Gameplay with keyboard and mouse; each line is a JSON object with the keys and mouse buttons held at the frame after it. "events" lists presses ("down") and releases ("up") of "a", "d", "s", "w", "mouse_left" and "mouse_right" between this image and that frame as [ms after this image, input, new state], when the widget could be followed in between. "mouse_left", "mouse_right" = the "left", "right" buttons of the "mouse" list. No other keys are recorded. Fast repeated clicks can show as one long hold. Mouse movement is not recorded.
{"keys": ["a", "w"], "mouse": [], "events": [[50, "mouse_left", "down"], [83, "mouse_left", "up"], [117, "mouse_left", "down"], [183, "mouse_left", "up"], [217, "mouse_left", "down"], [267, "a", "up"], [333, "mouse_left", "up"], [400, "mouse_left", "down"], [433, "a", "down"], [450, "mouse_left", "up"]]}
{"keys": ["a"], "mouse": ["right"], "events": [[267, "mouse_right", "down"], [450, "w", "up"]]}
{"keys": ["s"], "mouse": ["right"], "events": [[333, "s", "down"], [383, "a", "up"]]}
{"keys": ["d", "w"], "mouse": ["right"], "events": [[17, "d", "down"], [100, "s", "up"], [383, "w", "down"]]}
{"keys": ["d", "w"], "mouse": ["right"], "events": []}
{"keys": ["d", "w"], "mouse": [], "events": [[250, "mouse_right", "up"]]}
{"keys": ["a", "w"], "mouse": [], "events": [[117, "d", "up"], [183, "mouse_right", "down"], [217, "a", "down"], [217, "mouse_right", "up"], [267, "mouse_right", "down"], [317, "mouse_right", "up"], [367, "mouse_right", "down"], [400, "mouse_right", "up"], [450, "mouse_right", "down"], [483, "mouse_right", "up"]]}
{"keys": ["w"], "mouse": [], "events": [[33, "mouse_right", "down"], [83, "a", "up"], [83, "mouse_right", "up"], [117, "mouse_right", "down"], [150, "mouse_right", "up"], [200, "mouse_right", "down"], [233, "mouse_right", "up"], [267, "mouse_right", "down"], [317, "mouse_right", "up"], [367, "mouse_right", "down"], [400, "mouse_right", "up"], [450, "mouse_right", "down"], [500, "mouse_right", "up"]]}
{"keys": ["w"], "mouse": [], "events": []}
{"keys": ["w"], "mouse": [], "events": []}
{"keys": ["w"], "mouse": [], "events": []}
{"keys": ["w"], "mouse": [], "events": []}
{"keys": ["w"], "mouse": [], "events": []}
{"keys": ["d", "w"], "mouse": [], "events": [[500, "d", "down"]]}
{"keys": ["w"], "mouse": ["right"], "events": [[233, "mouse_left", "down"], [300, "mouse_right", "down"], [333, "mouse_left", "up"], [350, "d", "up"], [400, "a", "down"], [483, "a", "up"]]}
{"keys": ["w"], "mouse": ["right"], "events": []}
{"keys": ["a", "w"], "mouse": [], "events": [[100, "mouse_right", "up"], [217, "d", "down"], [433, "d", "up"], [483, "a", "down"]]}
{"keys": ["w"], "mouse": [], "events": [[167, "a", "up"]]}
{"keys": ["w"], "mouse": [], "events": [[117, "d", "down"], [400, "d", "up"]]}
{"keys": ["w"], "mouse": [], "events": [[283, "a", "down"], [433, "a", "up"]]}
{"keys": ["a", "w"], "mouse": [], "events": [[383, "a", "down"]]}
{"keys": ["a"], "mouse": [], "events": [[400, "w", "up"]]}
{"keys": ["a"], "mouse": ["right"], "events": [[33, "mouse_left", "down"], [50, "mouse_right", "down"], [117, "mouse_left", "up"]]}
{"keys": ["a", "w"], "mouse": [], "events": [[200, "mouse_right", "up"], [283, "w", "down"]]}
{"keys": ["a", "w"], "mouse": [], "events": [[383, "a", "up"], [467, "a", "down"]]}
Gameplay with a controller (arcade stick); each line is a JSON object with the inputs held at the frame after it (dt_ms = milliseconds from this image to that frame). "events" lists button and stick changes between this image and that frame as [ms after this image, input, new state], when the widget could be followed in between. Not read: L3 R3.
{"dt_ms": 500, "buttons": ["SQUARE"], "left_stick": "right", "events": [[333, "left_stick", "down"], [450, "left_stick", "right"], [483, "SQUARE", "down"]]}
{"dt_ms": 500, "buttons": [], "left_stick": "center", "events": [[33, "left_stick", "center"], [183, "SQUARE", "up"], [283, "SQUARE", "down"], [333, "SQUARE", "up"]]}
════════════════
## What you are asked to do:
Every line of the data above belongs in the answer, unchanged.

## Solution for this task:
Gameplay with keyboard and mouse; each line is a JSON object with the keys and mouse buttons held at the frame after it. "events" lists presses ("down") and releases ("up") of "a", "d", "s", "w", "mouse_left" and "mouse_right" between this image and that frame as [ms after this image, input, new state], when the widget could be followed in between. "mouse_left", "mouse_right" = the "left", "right" buttons of the "mouse" list. No other keys are recorded. Fast repeated clicks can show as one long hold. Mouse movement is not recorded.
{"keys": ["a", "w"], "mouse": [], "events": [[50, "mouse_left", "down"], [83, "mouse_left", "up"], [117, "mouse_left", "down"], [183, "mouse_left", "up"], [217, "mouse_left", "down"], [267, "a", "up"], [333, "mouse_left", "up"], [400, "mouse_left", "down"], [433, "a", "down"], [450, "mouse_left", "up"]]}
{"keys": ["a"], "mouse": ["right"], "events": [[267, "mouse_right", "down"], [450, "w", "up"]]}
{"keys": ["s"], "mouse": ["right"], "events": [[333, "s", "down"], [383, "a", "up"]]}
{"keys": ["d", "w"], "mouse": ["right"], "events": [[17, "d", "down"], [100, "s", "up"], [383, "w", "down"]]}
{"keys": ["d", "w"], "mouse": ["right"], "events": []}
{"keys": ["d", "w"], "mouse": [], "events": [[250, "mouse_right", "up"]]}
{"keys": ["a", "w"], "mouse": [], "events": [[117, "d", "up"], [183, "mouse_right", "down"], [217, "a", "down"], [217, "mouse_right", "up"], [267, "mouse_right", "down"], [317, "mouse_right", "up"], [367, "mouse_right", "down"], [400, "mouse_right", "up"], [450, "mouse_right", "down"], [483, "mouse_right", "up"]]}
{"keys": ["w"], "mouse": [], "events": [[33, "mouse_right", "down"], [83, "a", "up"], [83, "mouse_right", "up"], [117, "mouse_right", "down"], [150, "mouse_right", "up"], [200, "mouse_right", "down"], [233, "mouse_right", "up"], [267, "mouse_right", "down"], [317, "mouse_right", "up"], [367, "mouse_right", "down"], [400, "mouse_right", "up"], [450, "mouse_right", "down"], [500, "mouse_right", "up"]]}
{"keys": ["w"], "mouse": [], "events": []}
{"keys": ["w"], "mouse": [], "events": []}
{"keys": ["w"], "mouse": [], "events": []}
{"keys": ["w"], "mouse": [], "events": []}
{"keys": ["w"], "mouse": [], "events": []}
{"keys": ["d", "w"], "mouse": [], "events": [[500, "d", "down"]]}
{"keys": ["w"], "mouse": ["right"], "events": [[233, "mouse_left", "down"], [300, "mouse_right", "down"], [333, "mouse_left", "up"], [350, "d", "up"], [400, "a", "down"], [483, "a", "up"]]}
{"keys": ["w"], "mouse": ["right"], "events": []}
{"keys": ["a", "w"], "mouse": [], "events": [[100, "mouse_right", "up"], [217, "d", "down"], [433, "d", "up"], [483, "a", "down"]]}
{"keys": ["w"], "mouse": [], "events": [[167, "a", "up"]]}
{"keys": ["w"], "mouse": [], "events": [[117, "d", "down"], [400, "d", "up"]]}
{"keys": ["w"], "mouse": [], "events": [[283, "a", "down"], [433, "a", "up"]]}
{"keys": ["a", "w"], "mouse": [], "events": [[383, "a", "down"]]}
{"keys": ["a"], "mouse": [], "events": [[400, "w", "up"]]}
{"keys": ["a"], "mouse": ["right"], "events": [[33, "mouse_left", "down"], [50, "mouse_right", "down"], [117, "mouse_left", "up"]]}
{"keys": ["a", "w"], "mouse": [], "events": [[200, "mouse_right", "up"], [283, "w", "down"]]}
{"keys": ["a", "w"], "mouse": [], "events": [[383, "a", "up"], [467, "a", "down"]]}
Gameplay with a controller (arcade stick); each line is a JSON object with the inputs held at the frame after it (dt_ms = milliseconds from this image to that frame). "events" lists button and stick changes between this image and that frame as [ms after this image, input, new state], when the widget could be followed in between. Not read: L3 R3.
{"dt_ms": 500, "buttons": ["SQUARE"], "left_stick": "right", "events": [[333, "left_stick", "down"], [450, "left_stick", "right"], [483, "SQUARE", "down"]]}
{"dt_ms": 500, "buttons": [], "left_stick": "center", "events": [[33, "left_stick", "center"], [183, "SQUARE", "up"], [283, "SQUARE", "down"], [333, "SQUARE", "up"]]}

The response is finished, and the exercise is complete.